Late 240 Trip Parts

I make a big deal about having complete selection of parts with me when I travel in my old Volvos, but when we take Rose's 92-244 I'm lucky if I remember to take my wallet let alone spare parts. I was talking to Volvo Master Mechanic, Jason Leber about what he would take on a trip in a newer 240 (or 740) and his answer was most interesting. Take a engine speed sensor, a fuel pump relay, a voltage regulator/brush module for the alternator and a small jumper cable. Why these?

The rpm sensor stops the car if it fails and they do fail. Installation is a bit of a trick in the 240 as it is mounted to the top of the bell housing between the engine head and the firewall. It is held on with a 10mm hex headed bolt and is difficult to get at. He suggests a 1/4 drive 10mm socket and universal joint from the top or a 10 mm combination wrench accessing the bolt from the passenger side of the block when it has cooled off.

Worn brushes in the voltage regulator can also stop the car as the alternator stops charging and causes lots of strange symptoms as the battery fades. The module is replaceable with the alternator in the car but is much easier with the alternator removed.

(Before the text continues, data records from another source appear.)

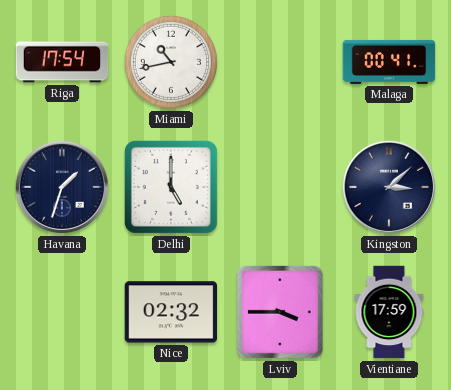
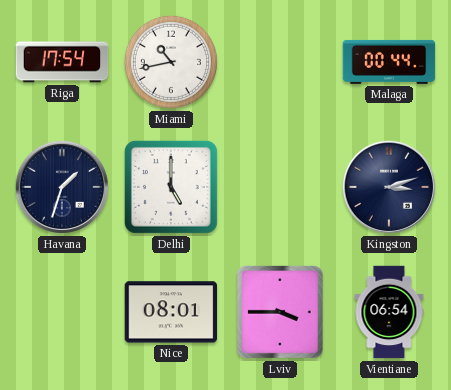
Malaga: 00:41 -> 00:44
Kingston: 3:08 -> 3:12
Nice: 02:32 -> 08:01
Vientiane: 17:59 -> 06:54
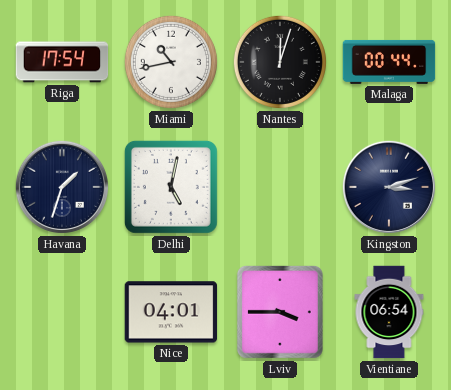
Nantes: none -> 12:03
Delhi: 5:00 -> 5:02
Nice: 08:01 -> 04:01
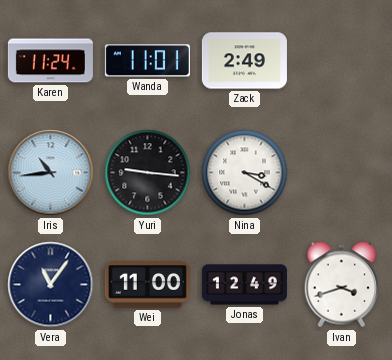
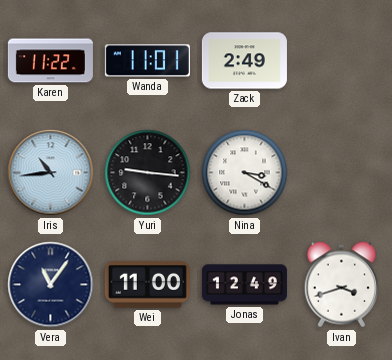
Karen: 11:24 -> 11:22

If the fuel pump relay fails the fuel pump stops, and so do you. The relay is easy to replace and is mounted passenger footwell in the 240, accessible by removing the fibre panel under the dashboard below the glove box. The relay is white and is mounted on a clip between the fuel injection computer and the ignition computer. These relays fail because one of the 8 or so soldered connections inside lets go from old age and heat. Jason showed how the problem can be recognized and fixed at least temporarily. The relay has a manufacture date on it and our 240 has a relay from 1991. Apparently one that old is living on borrowed time. He took the plastic cover off the relay which exposes the back of a circuit board and 8 or so little mounds of solder. Close inspection of the solder showed circular cracks and some oxidation. He said they can be repaired by reheating the soldered connection to re-melt the joint. Probably a new relay is a better solution.

His last suggested spare part is a jumper cable with two alligator clips. The explanation for this is a bit lengthy. When the LH2.4 fuel injection computers in these cars fail, they lose the internal ground that activates the fuel pump relay. At the same time the computer also loses its self diagnostic feature. A replacement computer solves the problem, but costs $1500. If you are on the road you can get going again by using the jumper to ground the spade terminal on the relay that accepts the yellow/black wire. This wire comes from terminal 21 on the computer and heads to the pump relay. It is the only yellow/black wire in the connector and jumper it to ground and you are off. This fix is only to get you home because the fuel pump will keep running until the car is shut down and that is a potential safety hazard.

It would be nice to know what tiny component in the computer fails to cause this expensive problem. I bet it is insignificant and easily repaired as is the case with most electronic boxes. Hopefully someone will solve the problem and save us a good chunk of the $1500.